__原始数据__.

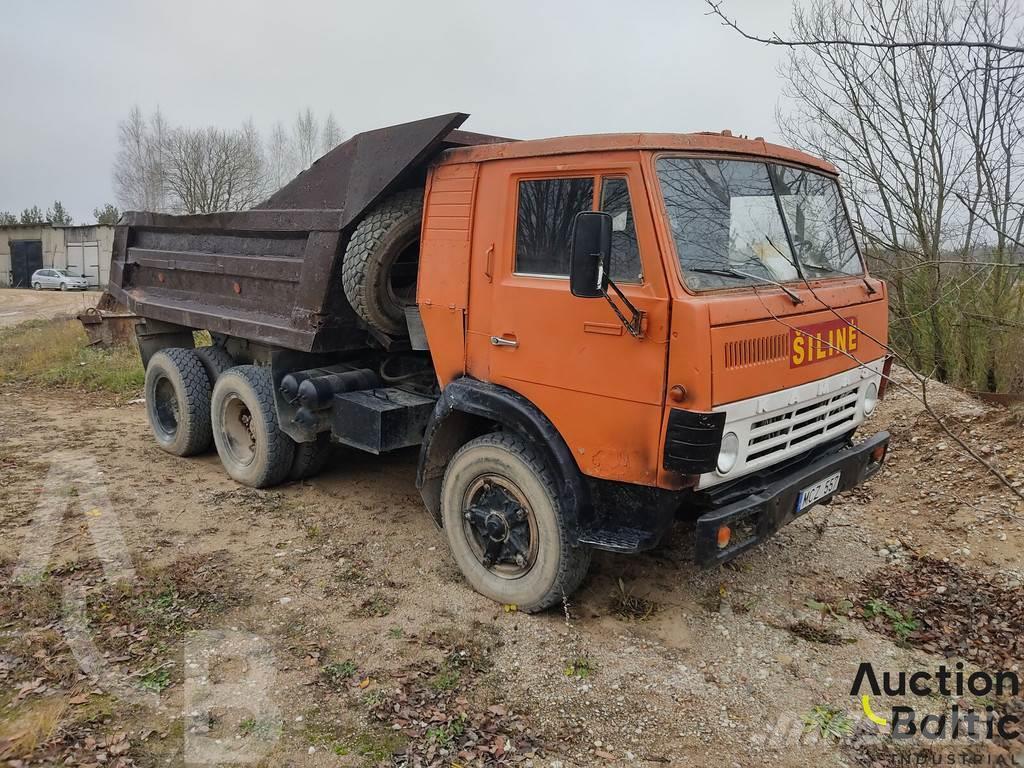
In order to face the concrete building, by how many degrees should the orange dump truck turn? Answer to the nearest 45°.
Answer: approximately 180°

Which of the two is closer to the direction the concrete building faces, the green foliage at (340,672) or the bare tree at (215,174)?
the green foliage

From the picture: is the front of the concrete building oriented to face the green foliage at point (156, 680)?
yes

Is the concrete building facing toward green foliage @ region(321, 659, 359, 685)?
yes

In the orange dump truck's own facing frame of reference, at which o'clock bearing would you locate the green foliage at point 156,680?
The green foliage is roughly at 2 o'clock from the orange dump truck.

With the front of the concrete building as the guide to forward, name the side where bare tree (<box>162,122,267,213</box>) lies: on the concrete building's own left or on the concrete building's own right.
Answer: on the concrete building's own left

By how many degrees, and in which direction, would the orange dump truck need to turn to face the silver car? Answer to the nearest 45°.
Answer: approximately 180°

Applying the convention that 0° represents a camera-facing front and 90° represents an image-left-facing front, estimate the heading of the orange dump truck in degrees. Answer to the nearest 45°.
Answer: approximately 315°

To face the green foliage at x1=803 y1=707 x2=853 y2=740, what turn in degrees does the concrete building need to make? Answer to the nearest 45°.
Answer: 0° — it already faces it

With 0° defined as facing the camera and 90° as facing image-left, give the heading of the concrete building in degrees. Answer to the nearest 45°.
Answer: approximately 0°

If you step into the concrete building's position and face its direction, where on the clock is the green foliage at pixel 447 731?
The green foliage is roughly at 12 o'clock from the concrete building.
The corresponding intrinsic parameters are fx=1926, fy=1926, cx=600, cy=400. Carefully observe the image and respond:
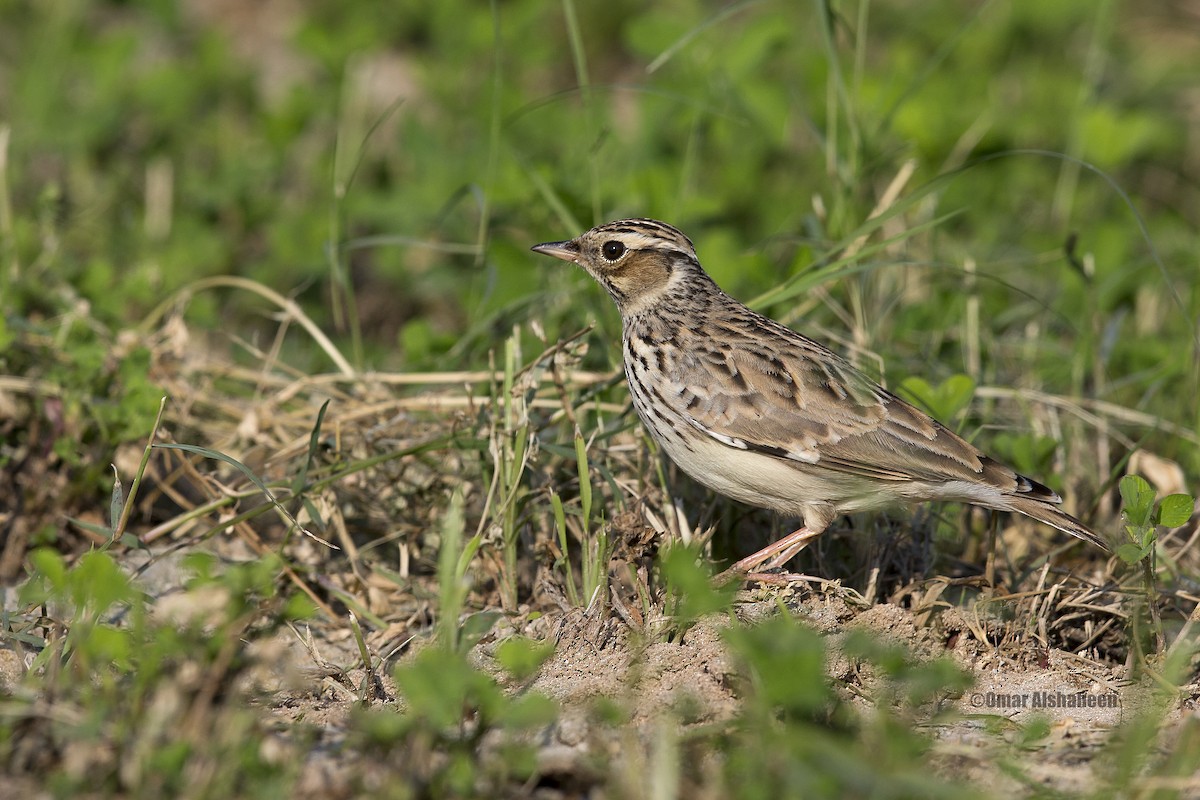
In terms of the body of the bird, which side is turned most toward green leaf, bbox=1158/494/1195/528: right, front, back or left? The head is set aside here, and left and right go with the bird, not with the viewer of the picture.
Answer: back

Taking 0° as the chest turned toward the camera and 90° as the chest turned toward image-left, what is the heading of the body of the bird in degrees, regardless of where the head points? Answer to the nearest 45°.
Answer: approximately 90°

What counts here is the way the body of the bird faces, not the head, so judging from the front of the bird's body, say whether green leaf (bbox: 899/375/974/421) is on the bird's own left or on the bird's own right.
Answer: on the bird's own right

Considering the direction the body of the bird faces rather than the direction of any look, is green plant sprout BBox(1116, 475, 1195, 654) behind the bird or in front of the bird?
behind
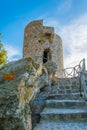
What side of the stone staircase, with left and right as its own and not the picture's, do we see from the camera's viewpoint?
front

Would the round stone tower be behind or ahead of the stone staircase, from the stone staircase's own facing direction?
behind

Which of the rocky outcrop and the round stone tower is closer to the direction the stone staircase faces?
the rocky outcrop

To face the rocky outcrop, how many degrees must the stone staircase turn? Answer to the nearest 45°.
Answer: approximately 45° to its right

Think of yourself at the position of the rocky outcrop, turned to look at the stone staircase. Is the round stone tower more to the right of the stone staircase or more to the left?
left
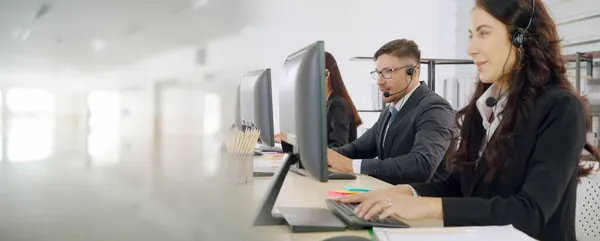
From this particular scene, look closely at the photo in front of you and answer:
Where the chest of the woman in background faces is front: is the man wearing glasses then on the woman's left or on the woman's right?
on the woman's left

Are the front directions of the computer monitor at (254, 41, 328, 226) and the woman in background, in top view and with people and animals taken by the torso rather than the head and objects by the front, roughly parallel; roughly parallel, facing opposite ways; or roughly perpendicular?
roughly parallel, facing opposite ways

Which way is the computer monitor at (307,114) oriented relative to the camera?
to the viewer's right

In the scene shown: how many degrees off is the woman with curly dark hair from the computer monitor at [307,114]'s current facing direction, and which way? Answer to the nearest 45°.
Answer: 0° — it already faces them

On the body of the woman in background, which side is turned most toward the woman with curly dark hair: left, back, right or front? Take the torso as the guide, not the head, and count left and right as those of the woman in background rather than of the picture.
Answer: left

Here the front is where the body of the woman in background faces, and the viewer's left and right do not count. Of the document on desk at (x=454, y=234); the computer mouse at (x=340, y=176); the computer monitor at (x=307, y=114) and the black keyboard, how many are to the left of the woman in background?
4

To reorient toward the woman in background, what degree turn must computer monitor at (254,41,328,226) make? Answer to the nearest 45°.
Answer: approximately 90° to its left

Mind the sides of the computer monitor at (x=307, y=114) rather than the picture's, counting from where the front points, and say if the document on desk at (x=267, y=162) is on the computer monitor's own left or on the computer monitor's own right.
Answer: on the computer monitor's own left

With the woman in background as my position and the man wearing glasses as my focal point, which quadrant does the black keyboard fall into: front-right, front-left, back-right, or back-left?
front-right

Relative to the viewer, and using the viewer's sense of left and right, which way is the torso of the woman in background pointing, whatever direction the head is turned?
facing to the left of the viewer

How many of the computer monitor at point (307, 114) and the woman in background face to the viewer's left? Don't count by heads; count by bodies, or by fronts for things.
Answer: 1

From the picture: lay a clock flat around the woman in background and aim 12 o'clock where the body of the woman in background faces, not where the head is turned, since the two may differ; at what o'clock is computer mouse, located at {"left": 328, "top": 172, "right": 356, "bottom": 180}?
The computer mouse is roughly at 9 o'clock from the woman in background.

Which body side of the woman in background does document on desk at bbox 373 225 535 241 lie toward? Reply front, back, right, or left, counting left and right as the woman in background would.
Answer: left
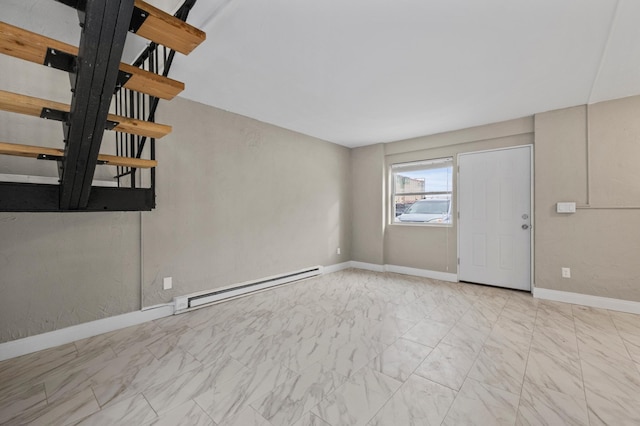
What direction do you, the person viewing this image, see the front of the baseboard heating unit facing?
facing the viewer and to the right of the viewer

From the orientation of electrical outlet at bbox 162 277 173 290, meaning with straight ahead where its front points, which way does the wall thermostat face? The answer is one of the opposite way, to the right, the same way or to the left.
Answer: to the right

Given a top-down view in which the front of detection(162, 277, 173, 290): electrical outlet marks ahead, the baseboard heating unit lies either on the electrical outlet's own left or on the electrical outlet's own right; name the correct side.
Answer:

__任务说明__. 请将包含“To reorient toward”的行与包含“Answer: on the computer monitor's own left”的行之间的各行（首尾两行均包括在内，空行除外）整理为 Markdown 表格，两列分别命名为“序号”和“内容”。

__参考答案__.
| 序号 | 内容 |
|---|---|
| 1 | To reorient toward the woman in background, what degree turn must computer monitor at (254,41,328,226) make? Answer to the nearest 45°. |
| 2 | Answer: approximately 90° to its left |
| 3 | Mind the sides of the computer monitor at (x=307, y=114) rather than the picture's, counting from where the front points, and say if the document on desk at (x=267, y=162) is on the computer monitor's own left or on the computer monitor's own right. |
| 4 | Answer: on the computer monitor's own left |